[Machine-readable hardware designs]
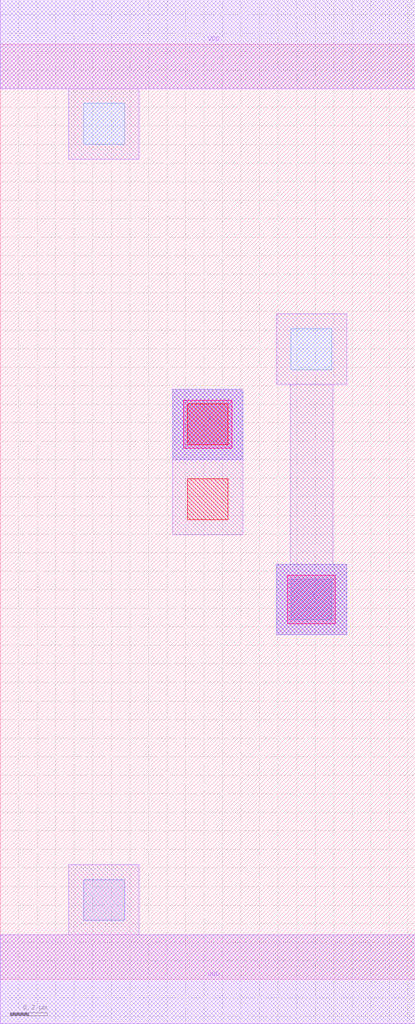
<source format=lef>
MACRO INV
 CLASS CORE ;
 FOREIGN INV 0 0 ;
 SIZE 2.24 BY 5.04 ;
 ORIGIN 0 0 ;
 SYMMETRY X Y R90 ;
 SITE unit ;
  PIN VDD
   DIRECTION INOUT ;
   USE POWER ;
   SHAPE ABUTMENT ;
    PORT
     CLASS CORE ;
       LAYER met1 ;
        RECT 0.00000000 4.80000000 2.24000000 5.28000000 ;
    END
  END VDD

  PIN GND
   DIRECTION INOUT ;
   USE POWER ;
   SHAPE ABUTMENT ;
    PORT
     CLASS CORE ;
       LAYER met1 ;
        RECT 0.00000000 -0.24000000 2.24000000 0.24000000 ;
    END
  END GND

  PIN Y
   DIRECTION INOUT ;
   USE SIGNAL ;
   SHAPE ABUTMENT ;
    PORT
     CLASS CORE ;
       LAYER met2 ;
        RECT 1.49000000 1.85700000 1.87000000 2.23700000 ;
    END
  END Y

  PIN A
   DIRECTION INOUT ;
   USE SIGNAL ;
   SHAPE ABUTMENT ;
    PORT
     CLASS CORE ;
       LAYER met2 ;
        RECT 0.93000000 2.80200000 1.31000000 3.18200000 ;
    END
  END A

 OBS
    LAYER polycont ;
     RECT 1.01000000 2.47700000 1.23000000 2.69700000 ;
     RECT 1.01000000 2.88200000 1.23000000 3.10200000 ;

    LAYER pdiffc ;
     RECT 1.57000000 3.28700000 1.79000000 3.50700000 ;
     RECT 0.45000000 4.50200000 0.67000000 4.72200000 ;

    LAYER ndiffc ;
     RECT 0.45000000 0.31700000 0.67000000 0.53700000 ;
     RECT 1.57000000 1.93700000 1.79000000 2.15700000 ;

    LAYER met1 ;
     RECT 0.00000000 -0.24000000 2.24000000 0.24000000 ;
     RECT 0.37000000 0.24000000 0.75000000 0.61700000 ;
     RECT 0.93000000 2.39700000 1.31000000 3.18200000 ;
     RECT 1.49000000 1.85700000 1.87000000 2.23700000 ;
     RECT 1.56500000 2.23700000 1.79500000 3.20700000 ;
     RECT 1.49000000 3.20700000 1.87000000 3.58700000 ;
     RECT 0.37000000 4.42200000 0.75000000 4.80000000 ;
     RECT 0.00000000 4.80000000 2.24000000 5.28000000 ;

    LAYER via1 ;
     RECT 1.55000000 1.91700000 1.81000000 2.17700000 ;
     RECT 0.99000000 2.86200000 1.25000000 3.12200000 ;

    LAYER met2 ;
     RECT 1.49000000 1.85700000 1.87000000 2.23700000 ;
     RECT 0.93000000 2.80200000 1.31000000 3.18200000 ;

 END
END INV

</source>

- [Work instructions]:
Retype the entries above word for word, minus any images.

- [Result]:
<source format=lef>
MACRO INV
 CLASS CORE ;
 FOREIGN INV 0 0 ;
 SIZE 2.24 BY 5.04 ;
 ORIGIN 0 0 ;
 SYMMETRY X Y R90 ;
 SITE unit ;
  PIN VDD
   DIRECTION INOUT ;
   USE POWER ;
   SHAPE ABUTMENT ;
    PORT
     CLASS CORE ;
       LAYER met1 ;
        RECT 0.00000000 4.80000000 2.24000000 5.28000000 ;
    END
  END VDD

  PIN GND
   DIRECTION INOUT ;
   USE POWER ;
   SHAPE ABUTMENT ;
    PORT
     CLASS CORE ;
       LAYER met1 ;
        RECT 0.00000000 -0.24000000 2.24000000 0.24000000 ;
    END
  END GND

  PIN Y
   DIRECTION INOUT ;
   USE SIGNAL ;
   SHAPE ABUTMENT ;
    PORT
     CLASS CORE ;
       LAYER met2 ;
        RECT 1.49000000 1.85700000 1.87000000 2.23700000 ;
    END
  END Y

  PIN A
   DIRECTION INOUT ;
   USE SIGNAL ;
   SHAPE ABUTMENT ;
    PORT
     CLASS CORE ;
       LAYER met2 ;
        RECT 0.93000000 2.80200000 1.31000000 3.18200000 ;
    END
  END A

 OBS
    LAYER polycont ;
     RECT 1.01000000 2.47700000 1.23000000 2.69700000 ;
     RECT 1.01000000 2.88200000 1.23000000 3.10200000 ;

    LAYER pdiffc ;
     RECT 1.57000000 3.28700000 1.79000000 3.50700000 ;
     RECT 0.45000000 4.50200000 0.67000000 4.72200000 ;

    LAYER ndiffc ;
     RECT 0.45000000 0.31700000 0.67000000 0.53700000 ;
     RECT 1.57000000 1.93700000 1.79000000 2.15700000 ;

    LAYER met1 ;
     RECT 0.00000000 -0.24000000 2.24000000 0.24000000 ;
     RECT 0.37000000 0.24000000 0.75000000 0.61700000 ;
     RECT 0.93000000 2.39700000 1.31000000 3.18200000 ;
     RECT 1.49000000 1.85700000 1.87000000 2.23700000 ;
     RECT 1.56500000 2.23700000 1.79500000 3.20700000 ;
     RECT 1.49000000 3.20700000 1.87000000 3.58700000 ;
     RECT 0.37000000 4.42200000 0.75000000 4.80000000 ;
     RECT 0.00000000 4.80000000 2.24000000 5.28000000 ;

    LAYER via1 ;
     RECT 1.55000000 1.91700000 1.81000000 2.17700000 ;
     RECT 0.99000000 2.86200000 1.25000000 3.12200000 ;

    LAYER met2 ;
     RECT 1.49000000 1.85700000 1.87000000 2.23700000 ;
     RECT 0.93000000 2.80200000 1.31000000 3.18200000 ;

 END
END INV

</source>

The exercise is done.